HARNAS.CO.ID – Presiden Prabowo Subianto melantik Sudaryono menjadi Kepala Badan Gizi Nasional (BGN) di Istana Negara, Jakarta, Rabu (22/7/2026). Sudaryono menggantikan Nanik S Deyang yang mengundurkan diri dengan alasan terkait kesehatan.
Dalam pandangan Pengamat Komunikasi Politik Universitas Esa Unggul, langkah Presiden Prabowo memilih Sudaryono sebagai Kepala BGN memang agak mengejutkan. Sebab, banyak yang berharap pengganti Nanik S Deyang sosok profesional dan tegas. Sosok seperti ini diharapkan dapat memimpin BGN tanpa tendensi kepentingan bisnis dan politik.
“Sosok seperti itu juga diperlukan agar dapat membenahi BGN yang terindikasi korupsi, kolusi dan nepotisme (KKN). Setidaknya dapat menata kembali kepemilikan SPPG yang diduga tidak wajar, baik itu dari anggota DPR, partai politik, eksekutif, dan lainnya,” kata Jamiluddin, Kamis (23/7/2026).
Selain itu, ujar Jamiluddin, sosok profesional tersebut idealnya memahami tata kelola makanan dan gizi.

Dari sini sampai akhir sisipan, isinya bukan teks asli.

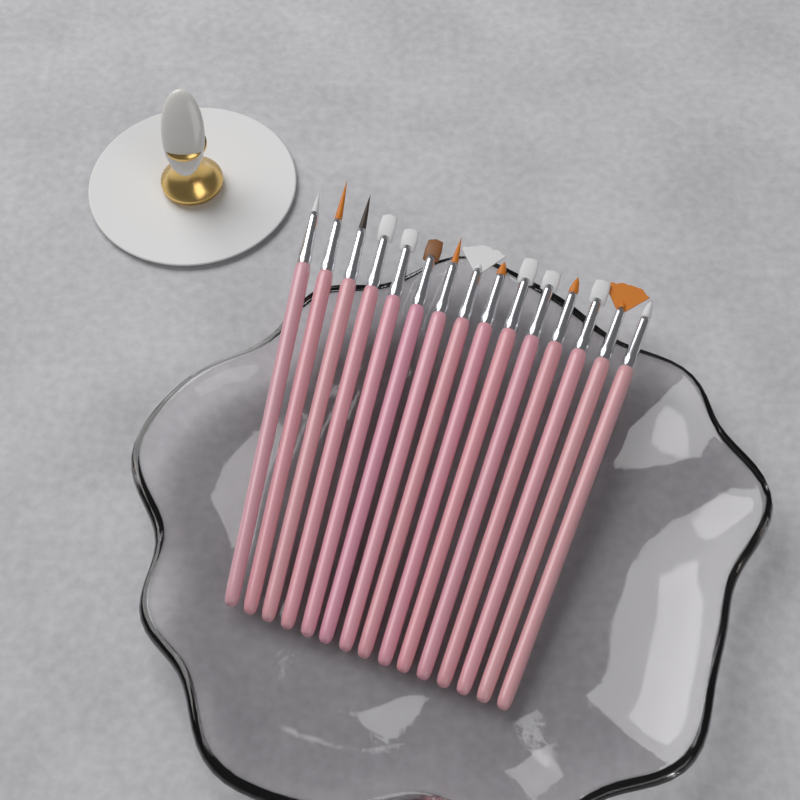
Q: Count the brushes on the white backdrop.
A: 15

Hal itu diperlukan agar Kepala BGN dapat menata kembali secara cermat tata kelola MBG sehingga masalah keracunan makanan dapat dinihilkan.

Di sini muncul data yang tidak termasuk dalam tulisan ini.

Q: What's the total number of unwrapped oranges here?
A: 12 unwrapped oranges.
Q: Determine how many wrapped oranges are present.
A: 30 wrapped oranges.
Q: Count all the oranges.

Lebih lanjut, Jamiluddin menyebut, sosok Kepala BGN juga harus lebih terbuka agar pengawasan dapat dilakukan baik oleh anggota Komisi IX DPR RI maupun masyarakat umum. Pasalnya, BGN selama ini dinilai masih tertutup.
“Contohnya, ada anggota Komisi IX DPR RI yang akan meninjau SPPG saja harus mendapat izin dari petinggi BGN. Hal ini sangat tidak wajar, karena sulit membayangkan hasil pengawasan Anggota Komisi IX DPR RI ke SPPG dengan terlebih dahulu meminta izin ke BGN,” ucap mantan Dekan FIKOM IISIP Jakarta itu.
Menurut Jamiluddin, pertanyaan yang mencuat saat ini apakah Sudaryono punya kualifikasi tersebut. Jika tidak, Sudaryono dikhawatirkan akan sulit dapat membenahi BGN, khususnya Program MBG yang sudah menuai citra buruk dari sebagian masyarakat.
“Jadi, penunjukan Sudaryono bisa menjadi pertaruhan bagi Presiden Prabowo. Kalau Sudaryono berhasil, citra Program MBG dapat dipulihkan. Dukungan masyarakat terhadap Program MBG akan semakin kuat,” kata Jamiluddin.
Sebaliknya, bila Sudaryono gagal, maka citra Program MBG akan semakin buruk.
“Hal ini akan berimplikasi pada penolakan terhadap Program MBG bakal semakin besar,” kata Jamiluddin menambahkan.